Bell also said another way the drought may be spreading disease is by bringing more birds together.

A bird watcher noticed a plethora of dead ducks at the Redwood City pond at 1400 Radio Road over the winter holidays, Child said, and it wasn't until Monday that a U.S. Fish & Wildlife Service lab in Wisconsin came back with the results of avian cholera.

Avian cholera typically erupts in wild fowl living in wetlands, which often have a lot of bacteria in the soil and water during the outbreak. Once the bacteria gets introduced, infected birds will die within six to 12 hours, according to "Avian Cholera in Waterfowl," which ran in the Journal of Wildlife Diseases. Ponds are natural homes for this disease because birds live in close quarters, according to Fish and Game.

On Tuesday, wastewater management crews resumed the week long work of draining the man-made pond. Child said he had the choice not to drain the pond and let the ducks die, but that "wasn't an option for me."

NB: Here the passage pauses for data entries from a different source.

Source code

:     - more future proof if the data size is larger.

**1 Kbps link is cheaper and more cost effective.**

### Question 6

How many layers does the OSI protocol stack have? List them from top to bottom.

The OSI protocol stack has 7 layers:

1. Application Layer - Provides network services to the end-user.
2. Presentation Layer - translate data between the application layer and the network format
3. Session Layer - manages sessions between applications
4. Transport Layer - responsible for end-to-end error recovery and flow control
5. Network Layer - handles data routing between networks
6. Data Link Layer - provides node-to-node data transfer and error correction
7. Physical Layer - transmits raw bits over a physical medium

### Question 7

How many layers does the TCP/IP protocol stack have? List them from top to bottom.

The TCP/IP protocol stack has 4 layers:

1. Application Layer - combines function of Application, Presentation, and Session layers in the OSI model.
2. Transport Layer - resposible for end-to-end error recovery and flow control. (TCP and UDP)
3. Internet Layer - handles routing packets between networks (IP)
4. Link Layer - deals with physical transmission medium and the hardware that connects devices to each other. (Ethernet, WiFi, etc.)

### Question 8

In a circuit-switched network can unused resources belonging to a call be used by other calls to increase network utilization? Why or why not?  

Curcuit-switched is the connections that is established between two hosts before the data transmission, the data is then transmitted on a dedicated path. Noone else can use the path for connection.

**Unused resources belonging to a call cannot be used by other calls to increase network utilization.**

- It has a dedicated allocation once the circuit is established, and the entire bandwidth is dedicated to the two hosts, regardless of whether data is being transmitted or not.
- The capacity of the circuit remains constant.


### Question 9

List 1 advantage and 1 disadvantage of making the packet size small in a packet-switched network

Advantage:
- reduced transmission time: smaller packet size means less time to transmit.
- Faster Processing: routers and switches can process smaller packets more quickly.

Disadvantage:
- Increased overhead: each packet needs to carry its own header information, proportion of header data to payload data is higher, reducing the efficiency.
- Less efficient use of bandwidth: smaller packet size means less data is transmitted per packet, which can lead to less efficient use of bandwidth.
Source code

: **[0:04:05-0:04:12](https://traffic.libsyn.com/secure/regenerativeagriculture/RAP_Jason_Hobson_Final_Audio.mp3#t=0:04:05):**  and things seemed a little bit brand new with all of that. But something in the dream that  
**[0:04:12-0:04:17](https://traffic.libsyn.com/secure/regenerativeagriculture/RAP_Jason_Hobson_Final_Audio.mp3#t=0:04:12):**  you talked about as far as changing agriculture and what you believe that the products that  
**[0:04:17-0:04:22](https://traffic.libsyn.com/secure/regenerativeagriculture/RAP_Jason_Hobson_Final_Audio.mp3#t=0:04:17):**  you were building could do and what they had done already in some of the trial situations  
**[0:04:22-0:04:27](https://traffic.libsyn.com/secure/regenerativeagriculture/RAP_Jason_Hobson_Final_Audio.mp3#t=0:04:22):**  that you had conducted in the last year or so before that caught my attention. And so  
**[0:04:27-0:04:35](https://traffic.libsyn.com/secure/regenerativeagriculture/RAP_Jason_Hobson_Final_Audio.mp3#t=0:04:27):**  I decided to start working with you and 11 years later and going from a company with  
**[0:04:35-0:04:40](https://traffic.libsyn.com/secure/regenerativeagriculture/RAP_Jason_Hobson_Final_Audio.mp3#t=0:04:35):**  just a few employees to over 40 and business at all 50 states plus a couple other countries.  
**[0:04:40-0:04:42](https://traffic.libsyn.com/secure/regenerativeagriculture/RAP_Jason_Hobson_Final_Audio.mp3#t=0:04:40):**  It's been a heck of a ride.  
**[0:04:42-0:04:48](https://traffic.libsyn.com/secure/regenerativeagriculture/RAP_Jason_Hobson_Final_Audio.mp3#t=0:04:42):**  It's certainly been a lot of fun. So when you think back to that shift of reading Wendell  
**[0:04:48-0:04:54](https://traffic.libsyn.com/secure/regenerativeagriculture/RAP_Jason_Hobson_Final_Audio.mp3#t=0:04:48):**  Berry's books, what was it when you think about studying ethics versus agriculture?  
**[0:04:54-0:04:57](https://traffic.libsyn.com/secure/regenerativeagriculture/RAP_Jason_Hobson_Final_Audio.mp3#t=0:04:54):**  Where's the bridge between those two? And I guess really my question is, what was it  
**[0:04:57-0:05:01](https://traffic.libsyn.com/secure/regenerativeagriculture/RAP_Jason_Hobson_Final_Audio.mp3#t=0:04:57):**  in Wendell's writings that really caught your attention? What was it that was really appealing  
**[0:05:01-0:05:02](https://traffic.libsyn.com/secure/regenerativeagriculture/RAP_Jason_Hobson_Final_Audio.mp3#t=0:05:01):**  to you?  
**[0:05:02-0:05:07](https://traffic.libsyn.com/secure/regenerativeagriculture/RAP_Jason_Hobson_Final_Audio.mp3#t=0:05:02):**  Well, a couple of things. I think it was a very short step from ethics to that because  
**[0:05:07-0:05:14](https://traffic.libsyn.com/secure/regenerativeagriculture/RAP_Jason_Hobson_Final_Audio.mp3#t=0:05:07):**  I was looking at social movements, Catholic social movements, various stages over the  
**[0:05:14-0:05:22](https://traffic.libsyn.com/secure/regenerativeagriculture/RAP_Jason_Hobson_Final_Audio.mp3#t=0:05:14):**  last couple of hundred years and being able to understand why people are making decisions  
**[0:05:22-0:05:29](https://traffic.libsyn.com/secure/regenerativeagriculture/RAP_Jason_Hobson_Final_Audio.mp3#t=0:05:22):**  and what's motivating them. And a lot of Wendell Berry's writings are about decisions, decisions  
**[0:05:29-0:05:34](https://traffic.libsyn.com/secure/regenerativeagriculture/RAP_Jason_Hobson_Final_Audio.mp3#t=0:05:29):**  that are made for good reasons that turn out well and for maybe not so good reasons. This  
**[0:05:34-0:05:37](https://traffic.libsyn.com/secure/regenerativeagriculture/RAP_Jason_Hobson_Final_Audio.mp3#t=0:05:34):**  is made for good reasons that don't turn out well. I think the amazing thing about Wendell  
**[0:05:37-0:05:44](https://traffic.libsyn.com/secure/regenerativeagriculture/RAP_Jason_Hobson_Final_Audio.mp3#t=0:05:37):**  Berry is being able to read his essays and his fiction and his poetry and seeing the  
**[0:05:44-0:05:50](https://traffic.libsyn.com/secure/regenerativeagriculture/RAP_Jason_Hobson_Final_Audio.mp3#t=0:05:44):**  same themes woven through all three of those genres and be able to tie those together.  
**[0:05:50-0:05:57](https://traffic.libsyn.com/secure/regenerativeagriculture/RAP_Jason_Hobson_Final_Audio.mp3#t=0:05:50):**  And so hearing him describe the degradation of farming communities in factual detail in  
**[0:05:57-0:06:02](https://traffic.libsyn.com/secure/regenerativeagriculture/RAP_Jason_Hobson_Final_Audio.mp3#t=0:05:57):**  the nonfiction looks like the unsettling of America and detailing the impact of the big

Child could not begin to estimate how much this would cost his water authority. But he did say that draining the pond would have no real human impact - no one drinks the wastewater - other than affecting the bird watchers who will have no birds to watch for several months.

The pond was created in 1998 on the west side of the treatment plant to eliminate dust from the dry barren dirt in the area. The pond is kept fresh by a flow of recycled water from the treatment facility to replace water lost by evaporation and by allowing a certain amount to overflow back to the treatment plant.